My phone said we walked 2.7 miles round trip, which sounds about right. The station is back on the air. When I can get up there with a vehicle in a few weeks, I will look into the remote control problem.


Greetings from the Roxborough tower farm, a place with roots. It is slightly northwest of Philadelphia, PA, and is home to many TV and FM stations. The public road that cuts through the tower farm is called Domino Lane because if one tower falls, they all fall. A comforting thought to those that live in the vicinity I am sure.

View from the residential neighborhood next to the site

The reason for the visit; this rather nice GatesAir FLX20 transmitter:

Newly installed FLX20+HD, WRNB Philadelphia, PA

I must admit, I am growing rather fond of these transmitters. This unit is being installed because the station had to move from its old site, just down the hill. The tower owner is taking down the tower and building due to the age of the tower. Thus, it was moved into the KYW-TV building. If Wikipedia is to be believed, KYW-TV is the oldest TV station in Philadelphia, signing on in 1932.

The site is still being built as we were installing this transmitter. These days, the electricians are having supply chain problems like everyone else. There were delays getting the large electrical panel board and other necessary things for the build-out.

Cooling system high point, sight glass, and air purge valve

Overall, the installation went well. This system is using flexible hoses for the coolant loop.
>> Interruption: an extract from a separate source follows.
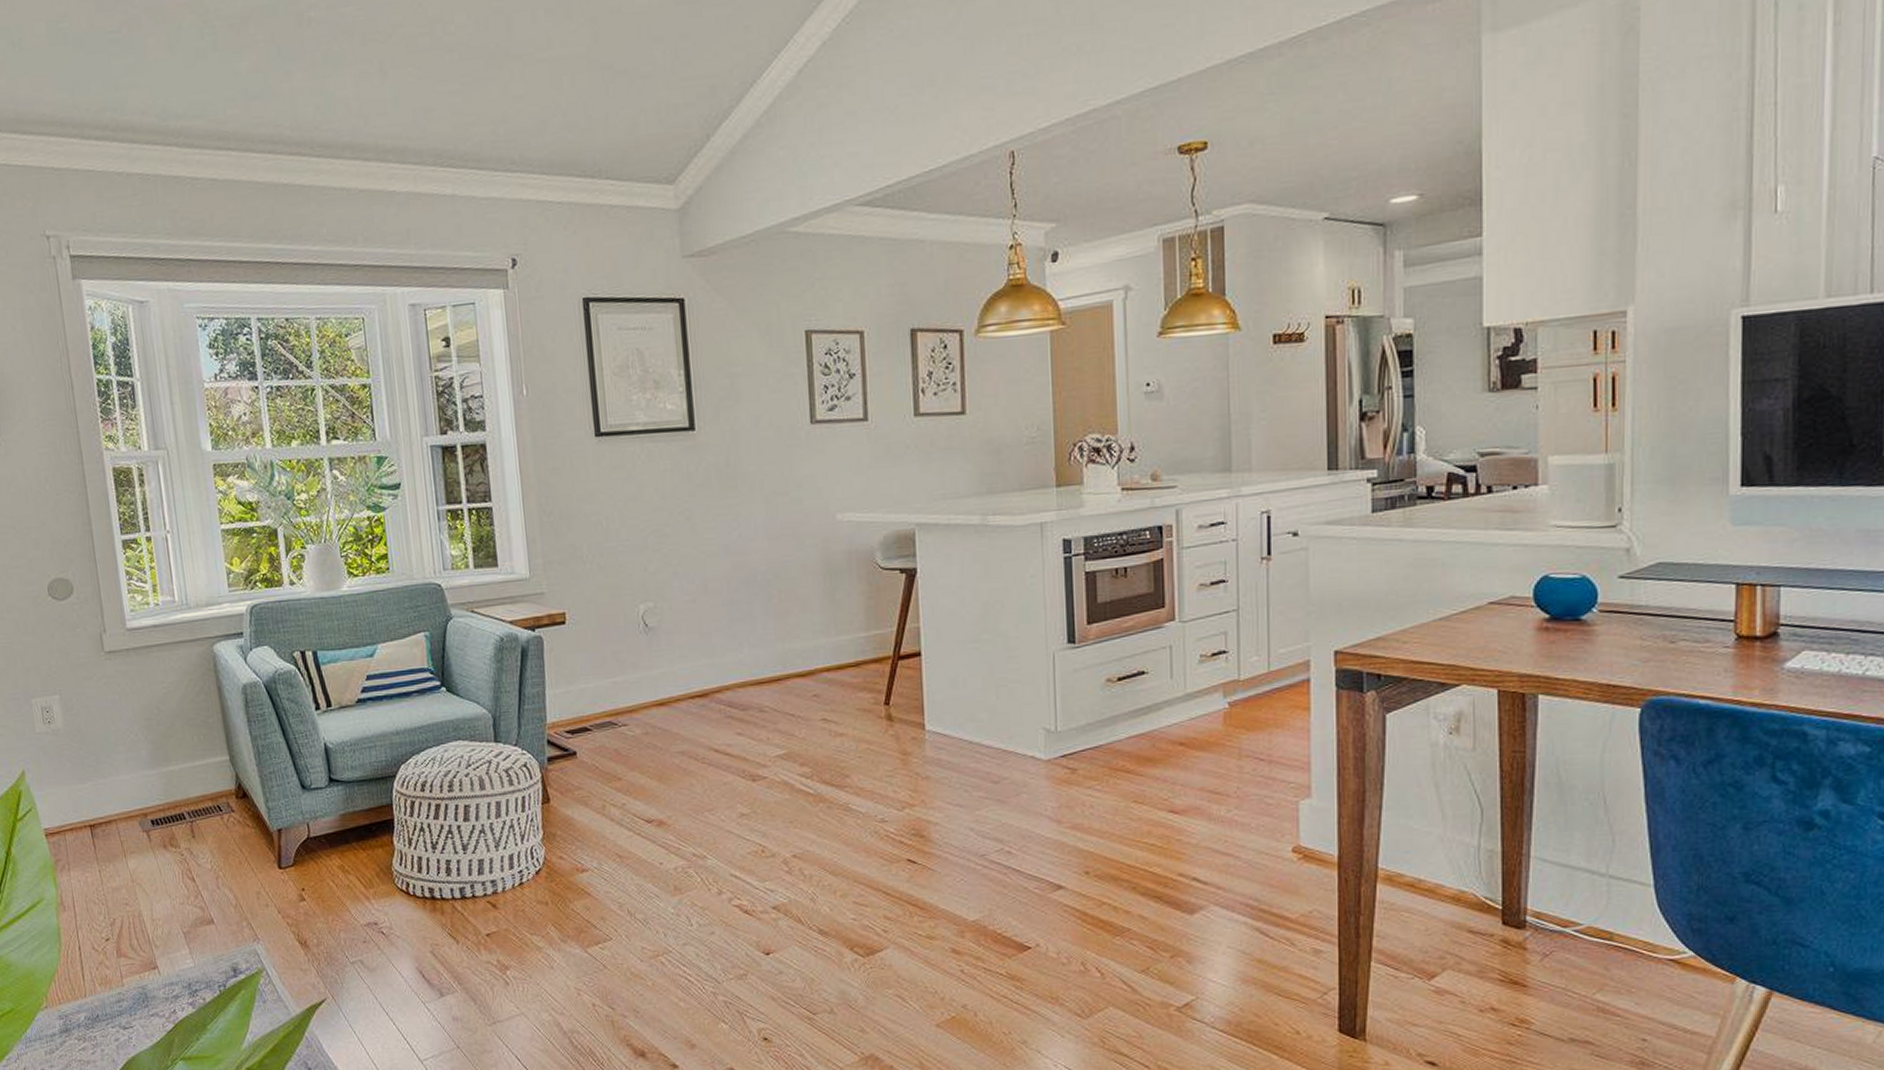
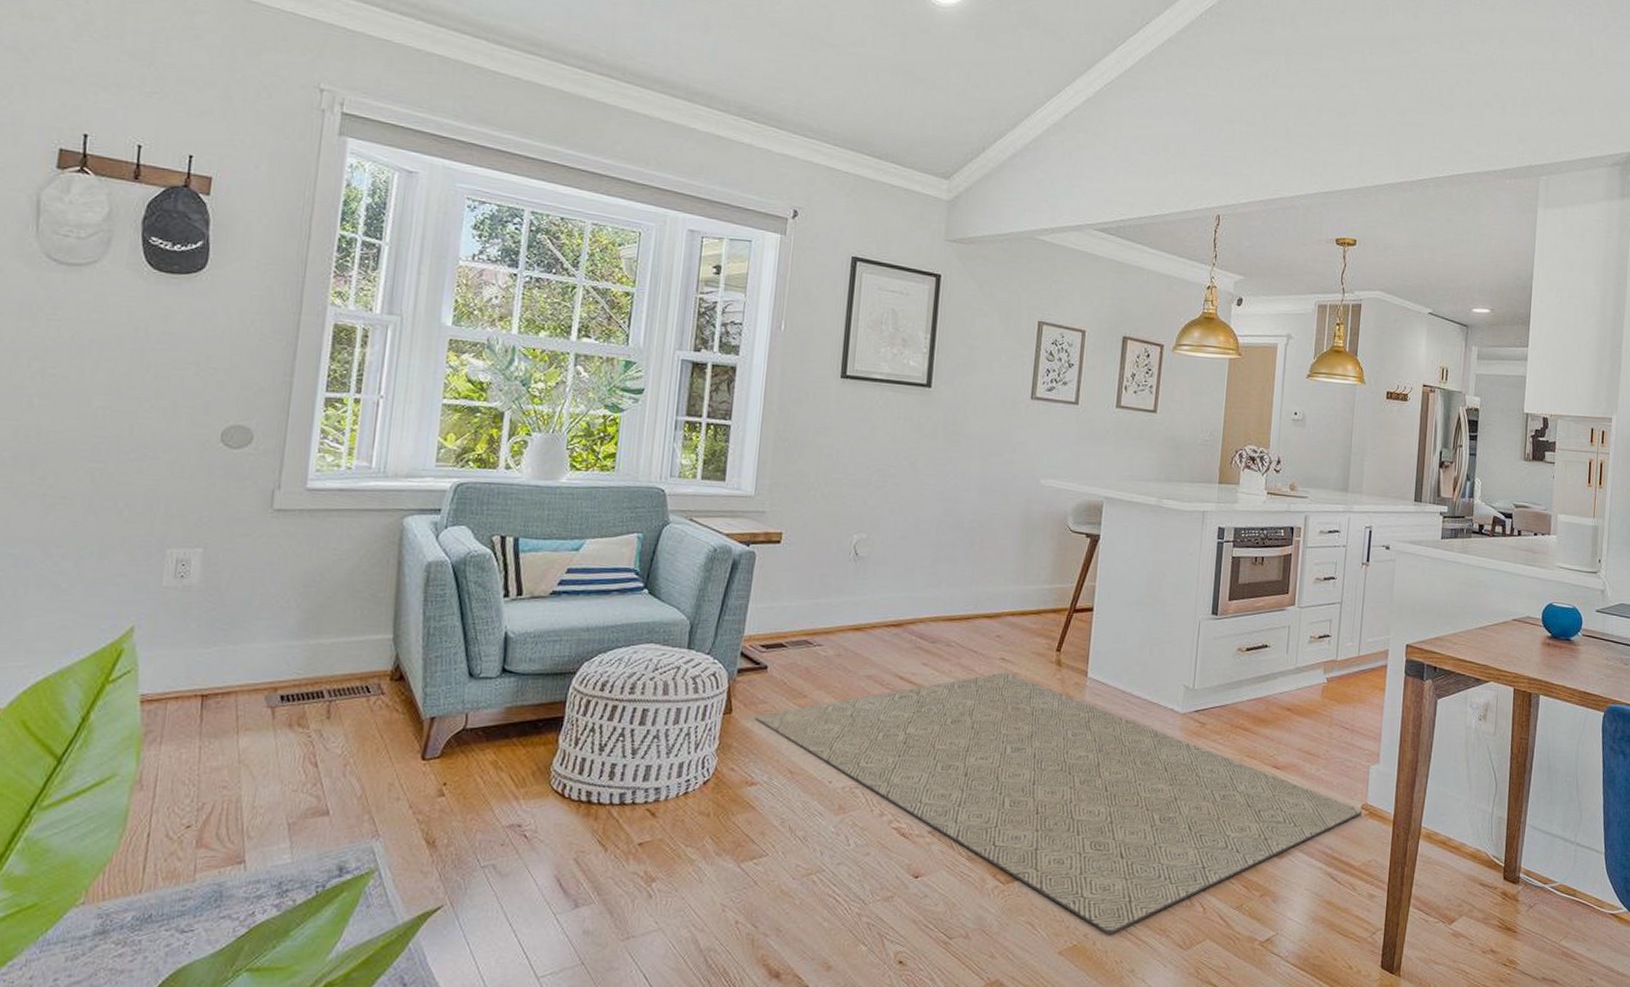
rug: none [573,734,1293,1005] -> present [754,672,1362,934]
We have installed two of these liquid-cooled transmitters with 1 1/2 copper pipe. These days, copper pipe is expensive, so most are opting for flexible hose installation.

Pump Station; system top off

Topping off the pump station after 50/50 fillup. After the initial system fillup, it takes a while for all of the dissolved air to come out of the Heat Transfer Fluid (HTF). The extra steps with a liquid-cooled system are worth it, especially if the station is running HD. With the HD carrier on, the transmitter efficiency is 54% AC to RF. With a TPO of around 15 KW, that is a whole lot of heat that needs to be dissipated during operation. It is much cheaper to pipe the heat outside to a heat exchanger than to use several tons of AC to remove it from the room.

Heat Exchanger

Overall, this was a fun project.

A nice pair

I am reminded of a Pink Floyd compilation album from the very early 70s. The music dates back to the late 60s and Syd Barrett. Poor Syd; shine on you crazy diamond!

I recently finished installing these rather nice GatesAir FLX-40 transmitters:

WXBK-FM New York, GatesAir FLX-40 x 2 installation

Audacy New York decided to move 94.7 from the East Orange, NJ location down to the WOR transmitter site in Rutherford, NJ. Acting as contractors for GatesAir, we installed these two transmitters. I can say, I like the liquid-cooled transmitters for several reasons. First, once installed, they seem to be very stable. I believe that the cooling scheme helps prolong the life of the RF devices by keeping the junctions at a constant temperature. Those semi-conductor junctions are tiny for the amount of current that they need to handle. Second, they cost less in the long run to operate. Anytime a refrigerant cycle can be skipped, that reduces or greatly reduces the electrical use. The Heat Exchangers in this system use VFD’s for fan motor control. That means more constant control over the HTF temperature and reduced electrical use on the fan motors themselves.

Heat Exchangers
Dual pump stations

The pump stations have backup pumps as well. In the newer transmitter firmware, the pump control needs to be set up to automatically failover to the standby unit. It is a couple of clicks in the GUI to do this.

BDI inline watt meter
ERI antenna

We didn’t have anything to do with the antenna installation, however, it is a good-looking antenna! ERI 4 bay 3 around mounted on one of the WOR towers.

Overall, this was a good project. Lots of moving parts during the installation, but we were flexible working with the client and other contractors and sub-contractors on site.